## Instruction
Leave every image behind and restate the data word for word.

## Data for review
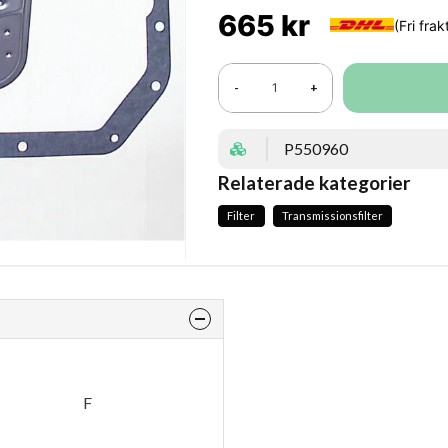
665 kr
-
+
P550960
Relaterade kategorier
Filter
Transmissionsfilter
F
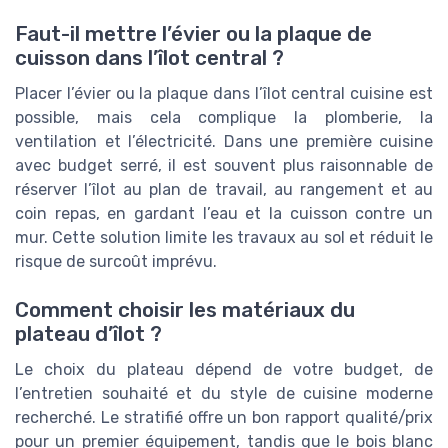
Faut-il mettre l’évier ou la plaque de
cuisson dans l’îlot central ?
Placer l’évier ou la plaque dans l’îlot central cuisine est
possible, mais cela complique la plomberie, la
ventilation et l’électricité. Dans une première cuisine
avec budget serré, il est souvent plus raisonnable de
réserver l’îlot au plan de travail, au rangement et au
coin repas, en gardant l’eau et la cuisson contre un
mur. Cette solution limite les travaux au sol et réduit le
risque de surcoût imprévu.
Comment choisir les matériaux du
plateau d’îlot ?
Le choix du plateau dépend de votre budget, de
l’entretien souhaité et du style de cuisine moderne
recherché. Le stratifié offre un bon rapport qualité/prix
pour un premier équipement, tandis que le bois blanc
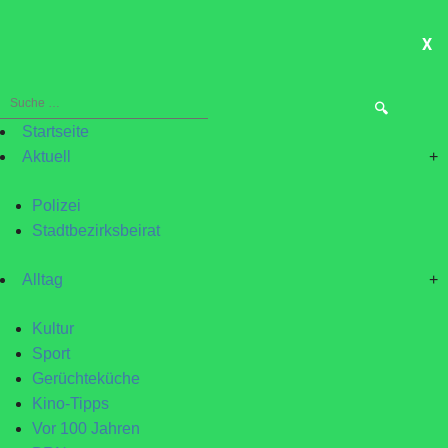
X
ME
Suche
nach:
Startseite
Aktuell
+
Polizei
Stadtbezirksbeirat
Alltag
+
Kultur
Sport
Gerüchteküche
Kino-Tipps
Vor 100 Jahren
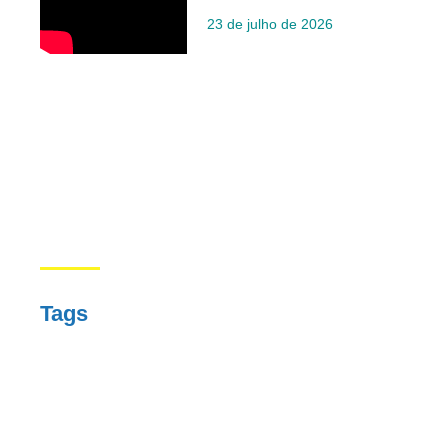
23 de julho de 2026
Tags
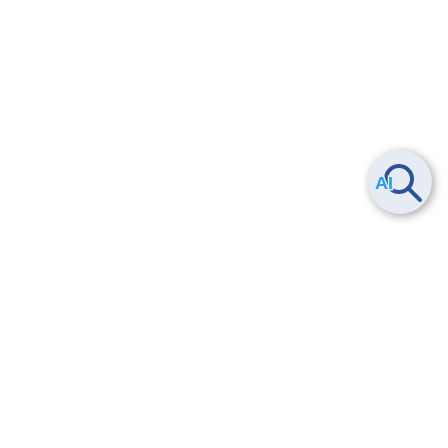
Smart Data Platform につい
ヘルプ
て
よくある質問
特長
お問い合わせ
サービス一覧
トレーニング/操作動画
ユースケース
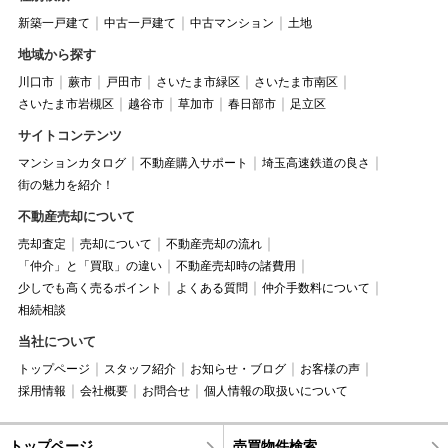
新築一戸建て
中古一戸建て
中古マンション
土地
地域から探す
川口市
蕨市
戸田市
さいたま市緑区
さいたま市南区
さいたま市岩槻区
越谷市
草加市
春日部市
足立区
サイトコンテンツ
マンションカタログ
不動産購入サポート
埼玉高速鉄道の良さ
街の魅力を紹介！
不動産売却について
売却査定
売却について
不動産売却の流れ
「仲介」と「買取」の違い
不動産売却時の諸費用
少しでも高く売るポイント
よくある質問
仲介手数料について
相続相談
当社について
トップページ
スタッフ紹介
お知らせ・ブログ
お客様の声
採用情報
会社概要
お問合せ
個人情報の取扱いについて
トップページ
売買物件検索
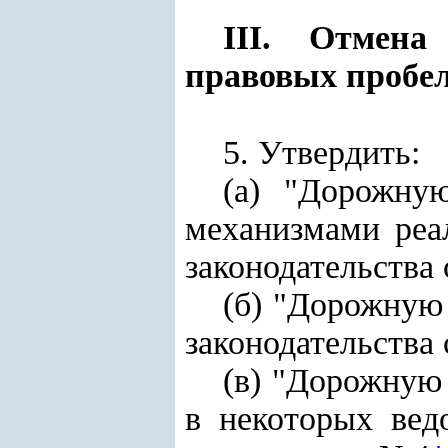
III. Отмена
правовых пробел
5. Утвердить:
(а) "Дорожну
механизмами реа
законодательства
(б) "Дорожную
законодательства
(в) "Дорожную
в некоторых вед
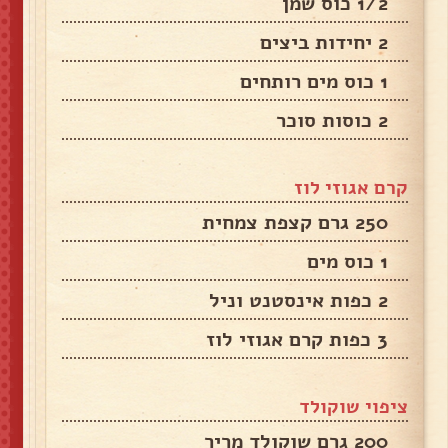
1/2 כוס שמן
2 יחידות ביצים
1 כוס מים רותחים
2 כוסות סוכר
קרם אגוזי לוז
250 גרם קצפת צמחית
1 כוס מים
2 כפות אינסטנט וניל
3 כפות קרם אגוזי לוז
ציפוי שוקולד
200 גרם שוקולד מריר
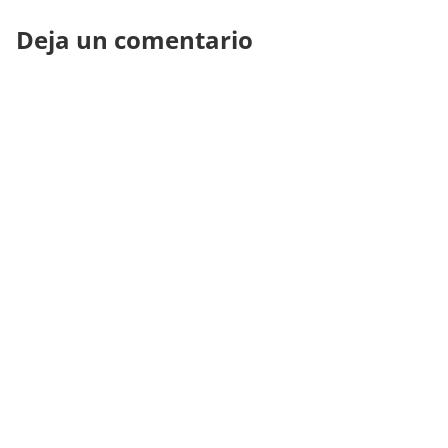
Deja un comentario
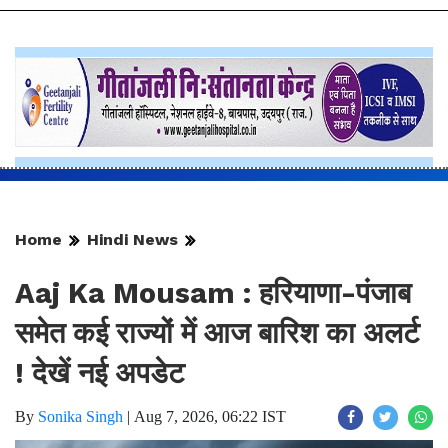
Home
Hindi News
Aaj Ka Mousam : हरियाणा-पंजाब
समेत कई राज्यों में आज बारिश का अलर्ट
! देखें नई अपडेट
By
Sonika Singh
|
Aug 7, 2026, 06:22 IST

## Result of the task
665 kr
-
+
P550960
Relaterade kategorier
Filter
Transmissionsfilter
F
Faut-il mettre l’évier ou la plaque de
cuisson dans l’îlot central ?
Placer l’évier ou la plaque dans l’îlot central cuisine est
possible, mais cela complique la plomberie, la
ventilation et l’électricité. Dans une première cuisine
avec budget serré, il est souvent plus raisonnable de
réserver l’îlot au plan de travail, au rangement et au
coin repas, en gardant l’eau et la cuisson contre un
mur. Cette solution limite les travaux au sol et réduit le
risque de surcoût imprévu.
Comment choisir les matériaux du
plateau d’îlot ?
Le choix du plateau dépend de votre budget, de
l’entretien souhaité et du style de cuisine moderne
recherché. Le stratifié offre un bon rapport qualité/prix
pour un premier équipement, tandis que le bois blanc
X
ME
Suche
nach:
Startseite
Aktuell
+
Polizei
Stadtbezirksbeirat
Alltag
+
Kultur
Sport
Gerüchteküche
Kino-Tipps
Vor 100 Jahren
23 de julho de 2026
Tags
Smart Data Platform につい
ヘルプ
て
よくある質問
特長
お問い合わせ
サービス一覧
トレーニング/操作動画
ユースケース
新築一戸建て
中古一戸建て
中古マンション
土地
地域から探す
川口市
蕨市
戸田市
さいたま市緑区
さいたま市南区
さいたま市岩槻区
越谷市
草加市
春日部市
足立区
サイトコンテンツ
マンションカタログ
不動産購入サポート
埼玉高速鉄道の良さ
街の魅力を紹介！
不動産売却について
売却査定
売却について
不動産売却の流れ
「仲介」と「買取」の違い
不動産売却時の諸費用
少しでも高く売るポイント
よくある質問
仲介手数料について
相続相談
当社について
トップページ
スタッフ紹介
お知らせ・ブログ
お客様の声
採用情報
会社概要
お問合せ
個人情報の取扱いについて
トップページ
売買物件検索
III. Отмена
правовых пробел
5. Утвердить:
(а) "Дорожну
механизмами реа
законодательства
(б) "Дорожную
законодательства
(в) "Дорожную
в некоторых вед
1/2 כוס שמן
2 יחידות ביצים
1 כוס מים רותחים
2 כוסות סוכר
קרם אגוזי לוז
250 גרם קצפת צמחית
1 כוס מים
2 כפות אינסטנט וניל
3 כפות קרם אגוזי לוז
ציפוי שוקולד
200 גרם שוקולד מריר
Deja un comentario
Home
Hindi News
Aaj Ka Mousam : हरियाणा-पंजाब
समेत कई राज्यों में आज बारिश का अलर्ट
! देखें नई अपडेट
By
Sonika Singh
|
Aug 7, 2026, 06:22 IST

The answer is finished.